> **Enunciado da tarefa**:
Segundo o texto fornecido, em que data foram redistribuídos os autos?

> **Texto fornecido**:

Já o Ministério Público contra-alegou considerando que «a norma constante da Base I da Lei nº 1/73, de 2 de janeiro, interpretada em termos de o conceito de “empresa”, nele previsto como delimitador da legitimidade da concessão de aval do Estado – resultando excluídas as associações sindicais, atenta a sua peculiar natureza e estatuto constitucional de independência e autonomia, mesmo quando exerçam, em termos acessórios e parcelares atividades de formação profissional - não viola o princípio constitucional da igualdade, já que tal dualidade de tratamentos tem fundamento material bastante, não se configurando a diversidade de regimes como solução legislativa “arbitrária” ou “discricionária”».
4. Os autos foram redistribuídos em 28 de junho de 2013.
5. Em face do despacho de fls. 1039, pelo qual se admitiu a possibilidade de o Tribunal não vir a conhecer da segunda questão de constitucionalidade enunciada no requerimento de interposição de recurso, veio o Ministério Público dar o seu acordo aos motivos nele expendidos. Notificada, a recorrente – A. – não se pronunciou.

> **Dados registados**:

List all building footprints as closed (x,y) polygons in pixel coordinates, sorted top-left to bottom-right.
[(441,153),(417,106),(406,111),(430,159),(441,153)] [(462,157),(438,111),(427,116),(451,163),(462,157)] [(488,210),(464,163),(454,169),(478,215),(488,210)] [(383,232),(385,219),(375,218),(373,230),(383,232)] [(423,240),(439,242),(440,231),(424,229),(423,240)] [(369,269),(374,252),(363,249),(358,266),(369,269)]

> **Resolução**:
Os autos foram redistribuídos em 28 de junho de 2013.